§ WHAT TO PRODUCE:
Replace "visible" with "detectable" throughout the rows below, changing nothing else, and leave the pictures out of your copy.

--- MATERIAL TO PROCESS Enclosed Below ---

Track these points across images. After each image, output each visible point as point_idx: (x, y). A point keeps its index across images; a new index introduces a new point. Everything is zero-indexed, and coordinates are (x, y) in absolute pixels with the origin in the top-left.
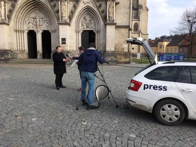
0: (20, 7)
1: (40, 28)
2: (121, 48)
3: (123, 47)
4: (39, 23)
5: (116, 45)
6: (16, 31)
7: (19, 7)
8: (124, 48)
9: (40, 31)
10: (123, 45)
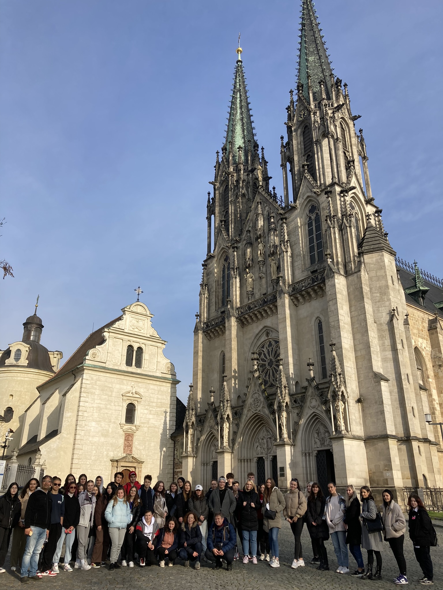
0: (245, 426)
1: (270, 453)
2: (382, 479)
3: (385, 478)
4: (267, 446)
5: (374, 472)
6: (241, 461)
7: (243, 426)
8: (387, 479)
9: (269, 457)
10: (384, 472)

--- End of Enclosed MATERIAL TO PROCESS ---

§ EXERCISE RESPONSE:
Track these points across images. After each image, output each detectable point as point_idx: (x, y). A point keeps its index across images; a new index introduces a new point. Everything is zero-indexed, and coordinates are (x, y) in absolute pixels with the origin in the top-left.
0: (20, 7)
1: (40, 28)
2: (121, 48)
3: (123, 47)
4: (39, 23)
5: (116, 45)
6: (16, 31)
7: (19, 7)
8: (124, 48)
9: (40, 31)
10: (123, 45)
0: (245, 426)
1: (270, 453)
2: (382, 479)
3: (385, 478)
4: (267, 446)
5: (374, 472)
6: (241, 461)
7: (243, 426)
8: (387, 479)
9: (269, 457)
10: (384, 472)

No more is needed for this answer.